Segment Start: Information given
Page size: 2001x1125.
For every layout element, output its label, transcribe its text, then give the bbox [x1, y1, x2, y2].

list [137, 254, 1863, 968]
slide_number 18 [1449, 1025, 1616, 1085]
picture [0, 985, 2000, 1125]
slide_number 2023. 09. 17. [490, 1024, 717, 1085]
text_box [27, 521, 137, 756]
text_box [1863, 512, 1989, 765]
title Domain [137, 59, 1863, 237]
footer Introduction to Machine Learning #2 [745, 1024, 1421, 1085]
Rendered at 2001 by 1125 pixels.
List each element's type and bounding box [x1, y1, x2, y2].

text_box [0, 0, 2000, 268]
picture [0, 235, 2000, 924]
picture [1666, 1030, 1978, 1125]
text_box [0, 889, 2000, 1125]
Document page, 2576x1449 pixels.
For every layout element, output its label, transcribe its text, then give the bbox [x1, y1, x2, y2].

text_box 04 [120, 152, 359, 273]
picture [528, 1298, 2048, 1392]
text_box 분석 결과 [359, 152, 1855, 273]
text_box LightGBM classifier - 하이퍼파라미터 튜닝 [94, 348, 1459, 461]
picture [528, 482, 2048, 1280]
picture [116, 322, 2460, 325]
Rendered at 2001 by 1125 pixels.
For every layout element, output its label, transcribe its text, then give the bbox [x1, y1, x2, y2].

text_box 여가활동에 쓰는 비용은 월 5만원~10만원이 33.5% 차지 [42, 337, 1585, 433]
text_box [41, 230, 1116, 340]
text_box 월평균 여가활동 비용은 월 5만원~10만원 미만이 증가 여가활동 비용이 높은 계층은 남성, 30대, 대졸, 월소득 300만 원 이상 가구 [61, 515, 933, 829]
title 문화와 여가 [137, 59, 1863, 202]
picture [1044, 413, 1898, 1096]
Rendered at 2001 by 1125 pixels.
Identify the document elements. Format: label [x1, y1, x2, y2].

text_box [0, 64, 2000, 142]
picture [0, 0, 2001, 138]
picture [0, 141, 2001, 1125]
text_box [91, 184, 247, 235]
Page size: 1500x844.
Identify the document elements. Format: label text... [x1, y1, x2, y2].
Segment End: Information given
All the records, from the first line to the last: repeat them exactly.

#### [Answer to the exercise]
Page size: 2001x1125.
For every layout element, output its label, transcribe its text, then give the bbox [x1, y1, x2, y2].

list [137, 254, 1863, 968]
slide_number 18 [1449, 1025, 1616, 1085]
picture [0, 985, 2000, 1125]
slide_number 2023. 09. 17. [490, 1024, 717, 1085]
text_box [27, 521, 137, 756]
text_box [1863, 512, 1989, 765]
title Domain [137, 59, 1863, 237]
footer Introduction to Machine Learning #2 [745, 1024, 1421, 1085]
Rendered at 2001 by 1125 pixels.
List each element's type and bounding box [x1, y1, x2, y2].

text_box [0, 0, 2000, 268]
picture [0, 235, 2000, 924]
picture [1666, 1030, 1978, 1125]
text_box [0, 889, 2000, 1125]
Document page, 2576x1449 pixels.
For every layout element, output its label, transcribe its text, then give the bbox [x1, y1, x2, y2].

text_box 04 [120, 152, 359, 273]
picture [528, 1298, 2048, 1392]
text_box 분석 결과 [359, 152, 1855, 273]
text_box LightGBM classifier - 하이퍼파라미터 튜닝 [94, 348, 1459, 461]
picture [528, 482, 2048, 1280]
picture [116, 322, 2460, 325]
Rendered at 2001 by 1125 pixels.
For every layout element, output its label, transcribe its text, then give the bbox [x1, y1, x2, y2].

text_box 여가활동에 쓰는 비용은 월 5만원~10만원이 33.5% 차지 [42, 337, 1585, 433]
text_box [41, 230, 1116, 340]
text_box 월평균 여가활동 비용은 월 5만원~10만원 미만이 증가 여가활동 비용이 높은 계층은 남성, 30대, 대졸, 월소득 300만 원 이상 가구 [61, 515, 933, 829]
title 문화와 여가 [137, 59, 1863, 202]
picture [1044, 413, 1898, 1096]
Rendered at 2001 by 1125 pixels.
Identify the document elements. Format: label [x1, y1, x2, y2].

text_box [0, 64, 2000, 142]
picture [0, 0, 2001, 138]
picture [0, 141, 2001, 1125]
text_box [91, 184, 247, 235]
Page size: 1500x844.
Identify the document elements. Format: label text... [x1, y1, x2, y2].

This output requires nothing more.